● EXERCISE DIRECTIONS:
Once the line holding "PAROLE D’EXPERT" is written out, stop; begin at the first line of the material below and retype exactly, dropping pictures.

● WORKING DATA:
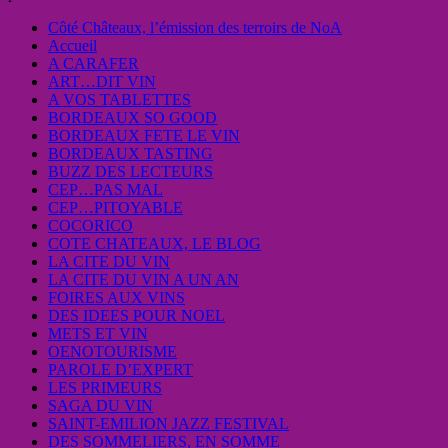
Côté Châteaux, l’émission des terroirs de NoA
Accueil
A CARAFER
ART…DIT VIN
A VOS TABLETTES
BORDEAUX SO GOOD
BORDEAUX FETE LE VIN
BORDEAUX TASTING
BUZZ DES LECTEURS
CEP…PAS MAL
CEP…PITOYABLE
COCORICO
COTE CHATEAUX, LE BLOG
LA CITE DU VIN
LA CITE DU VIN A UN AN
FOIRES AUX VINS
DES IDEES POUR NOEL
METS ET VIN
OENOTOURISME
PAROLE D’EXPERT
LES PRIMEURS
SAGA DU VIN
SAINT-EMILION JAZZ FESTIVAL
DES SOMMELIERS, EN SOMME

● SOLUTION TO THE EXERCISE:
Côté Châteaux, l’émission des terroirs de NoA
Accueil
A CARAFER
ART…DIT VIN
A VOS TABLETTES
BORDEAUX SO GOOD
BORDEAUX FETE LE VIN
BORDEAUX TASTING
BUZZ DES LECTEURS
CEP…PAS MAL
CEP…PITOYABLE
COCORICO
COTE CHATEAUX, LE BLOG
LA CITE DU VIN
LA CITE DU VIN A UN AN
FOIRES AUX VINS
DES IDEES POUR NOEL
METS ET VIN
OENOTOURISME
PAROLE D’EXPERT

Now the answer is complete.